- Italian single picture sleeve

Song by the Paul Butterfield Blues Band

from the album The Paul Butterfield Blues Band
- Released: October 1965
- Recorded: 1965
- Studio: Mastertone, New York City
- Genre: Blues
- Length: 2:55
- Label: Elektra
- Songwriter(s): Nick Gravenites
- Producer(s): Paul Rothchild

= Born in Chicago =

"Born in Chicago" is a blues song written by Nick Gravenites. It was the opening track on the self-titled debut album by the Paul Butterfield Blues Band in 1965 and has since become a blues standard.

Gravenites, who was born in Chicago, first performed the song when in a duo with guitarist Mike Bloomfield, playing in clubs in the city in the early 1960s. When Bloomfield joined the Paul Butterfield Blues Band, he insisted that the band record it. Although Butterfield was at first reluctant to sing the song, the initial recording took place in the Mastertone Studio in New York City in April 1965, produced by Paul Rothchild for Elektra Records. The track was included on an Elektra Records sampler album, Folksong '65.

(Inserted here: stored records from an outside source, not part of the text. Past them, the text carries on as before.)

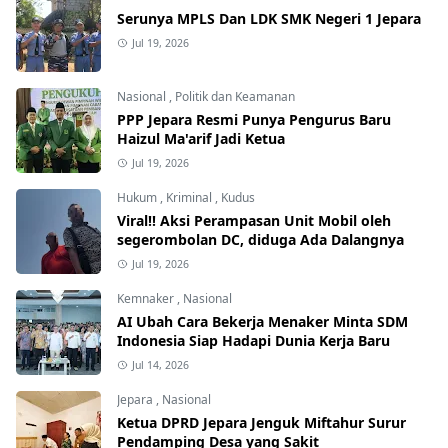
Serunya MPLS Dan LDK SMK Negeri 1 Jepara
Jul 19, 2026
Nasional
,
Politik dan Keamanan
PPP Jepara Resmi Punya Pengurus Baru
Haizul Ma'arif Jadi Ketua
Jul 19, 2026
Hukum
,
Kriminal
,
Kudus
Viral!! Aksi Perampasan Unit Mobil oleh
segerombolan DC, diduga Ada Dalangnya
Jul 19, 2026
Kemnaker
,
Nasional
AI Ubah Cara Bekerja Menaker Minta SDM
Indonesia Siap Hadapi Dunia Kerja Baru
Jul 14, 2026
Jepara
,
Nasional
Ketua DPRD Jepara Jenguk Miftahur Surur
Pendamping Desa yang Sakit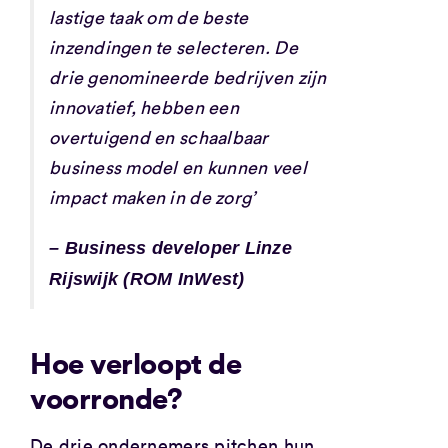
lastige taak om de beste
inzendingen te selecteren. De
drie genomineerde bedrijven zijn
innovatief, hebben een
overtuigend en schaalbaar
business model en kunnen veel
impact maken in de zorg’
– Business developer Linze
Rijswijk (ROM InWest)
Hoe verloopt de
voorronde?
De drie ondernemers pitchen hun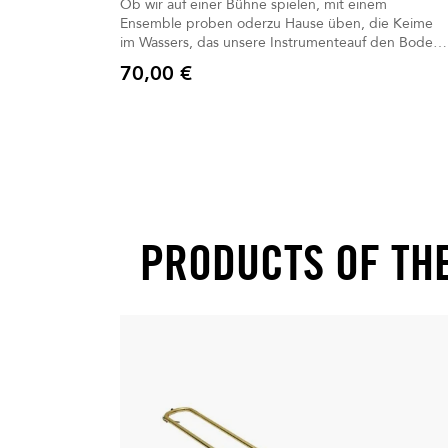
Ob wir auf einer Bühne spielen, mit einem
Ensemble proben oderzu Hause üben, die Keime
im Wassers, das unsere Instrumenteauf den Boden
spritzt, können mehr als 4 Stunden überdauern.
70,00 €
Jetzt ist es wichtiger denn je,alle zusätzlichen
Preis
Vorsichtsmaßnahmen gegen das Virus zu ergreifen.
PRODUCTS OF TH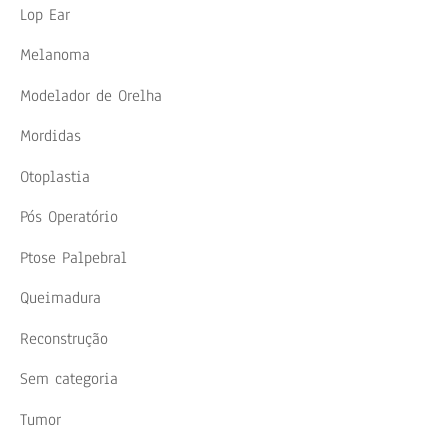
Lop Ear
Melanoma
Modelador de Orelha
Mordidas
Otoplastia
Pós Operatório
Ptose Palpebral
Queimadura
Reconstrução
Sem categoria
Tumor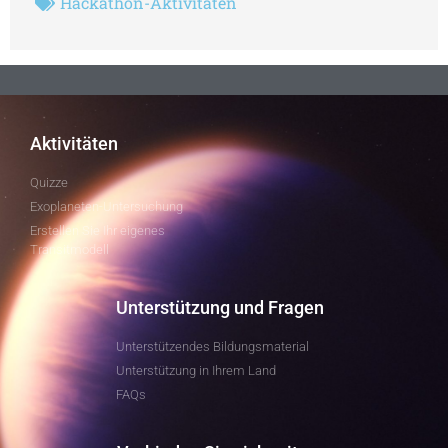
Hackathon-Aktivitäten
Aktivitäten
Quizze
Exoplaneten-Untersuchung
Erstellen Sie Ihr eigenes
Transitmodell
Unterstützung und Fragen
Unterstützendes Bildungsmaterial
Unterstützung in Ihrem Land
FAQs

The popularity of the track led to Rothchild requiring a revised version, for inclusion on the band's debut album. The second recording, with additional organ by Mark Naftalin, additional choruses and solos, and using better recording equipment, took place in September 1965. The album was released in October 1965, and became successful as one of the first in the U.S. to present blues material to a predominantly white rock audience.

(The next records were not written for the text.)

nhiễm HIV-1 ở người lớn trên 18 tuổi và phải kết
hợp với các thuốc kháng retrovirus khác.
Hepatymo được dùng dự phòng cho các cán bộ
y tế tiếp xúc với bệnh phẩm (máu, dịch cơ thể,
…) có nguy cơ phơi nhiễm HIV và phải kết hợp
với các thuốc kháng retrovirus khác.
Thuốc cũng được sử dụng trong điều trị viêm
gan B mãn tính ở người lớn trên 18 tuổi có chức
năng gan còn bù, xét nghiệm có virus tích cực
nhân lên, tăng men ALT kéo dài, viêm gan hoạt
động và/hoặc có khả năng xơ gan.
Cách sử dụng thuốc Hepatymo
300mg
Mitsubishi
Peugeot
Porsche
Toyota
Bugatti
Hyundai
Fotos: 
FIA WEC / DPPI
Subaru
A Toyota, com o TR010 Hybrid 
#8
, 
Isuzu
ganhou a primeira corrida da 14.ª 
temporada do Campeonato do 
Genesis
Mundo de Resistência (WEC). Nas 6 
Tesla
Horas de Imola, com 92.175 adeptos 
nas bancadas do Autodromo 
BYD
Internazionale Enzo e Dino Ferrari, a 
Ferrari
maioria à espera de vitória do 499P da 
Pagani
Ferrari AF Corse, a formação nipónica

"Born in Chicago" was later recorded by a wide range of artists, including Jesse Colin Young (1972), Pixies (1990), George Thorogood (1991), Joe Louis Walker (2003), and Tom Petty (2004). In 2016, critic Jay Gentile wrote of the song: "...[It] could not be more relevant today. With lyrics that run though young friends who went down presumably to gun violence, the song could serve as a soundtrack to today’s gun violence debate."